• WORK INSTRUCTION:
Would you reproduce, word for word, only the lines from the one with "بالصدفة: قصص من" to the end of the listing below?

• SOURCE MATERIAL:
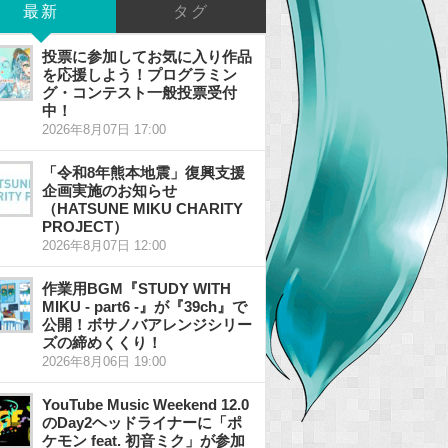
最新
タグ
投票に参加してお気に入り作品
を応援しよう！プログラミン
グ・コンテスト一般投票受付
中！
2026年8月07日 17:00
「令和8年熊本地震」復興支援
企画実施のお知らせ
（HATSUNE MIKU CHARITY
PROJECT）
2026年8月07日 12:00
作業用BGM『STUDY WITH
MIKU - part6 -』が『39ch』で
公開！ボサノバアレンジシリー
ズの締めくくり！
2026年8月06日 19:00
YouTube Music Weekend 12.0
のDay2ヘッドライナーに「ポ
ケモン feat. 初音ミク」が参加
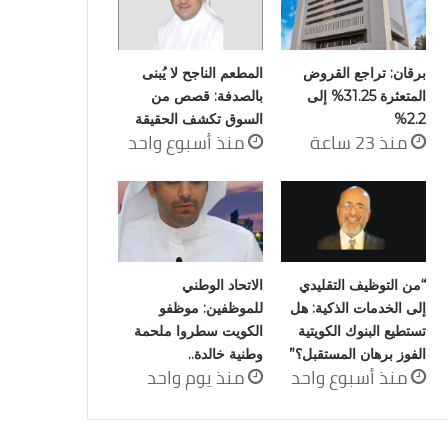
برقان: تراجع القروض
المطعم الناجح لا يُبنى
المتعثرة 31.25% إلى
بالصدفة: قصص من
2.2%
السوق تكشف الحقيقة
منذ 23 ساعة
منذ أسبوع واحد
“من التوظيف التقليدي
الاتحاد الوطني
إلى الخدمات الذكية: هل
للموظفين: موظفو
تستطيع البنوك الكويتية
الكويت سطروا ملحمة
الفوز برهان المستقبل؟”
وطنية خالدة..
منذ أسبوع واحد
منذ يوم واحد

• COMPLETED EXERCISE:
بالصدفة: قصص من
2.2%
السوق تكشف الحقيقة
منذ 23 ساعة
منذ أسبوع واحد
“من التوظيف التقليدي
الاتحاد الوطني
إلى الخدمات الذكية: هل
للموظفين: موظفو
تستطيع البنوك الكويتية
الكويت سطروا ملحمة
الفوز برهان المستقبل؟”
وطنية خالدة..
منذ أسبوع واحد
منذ يوم واحد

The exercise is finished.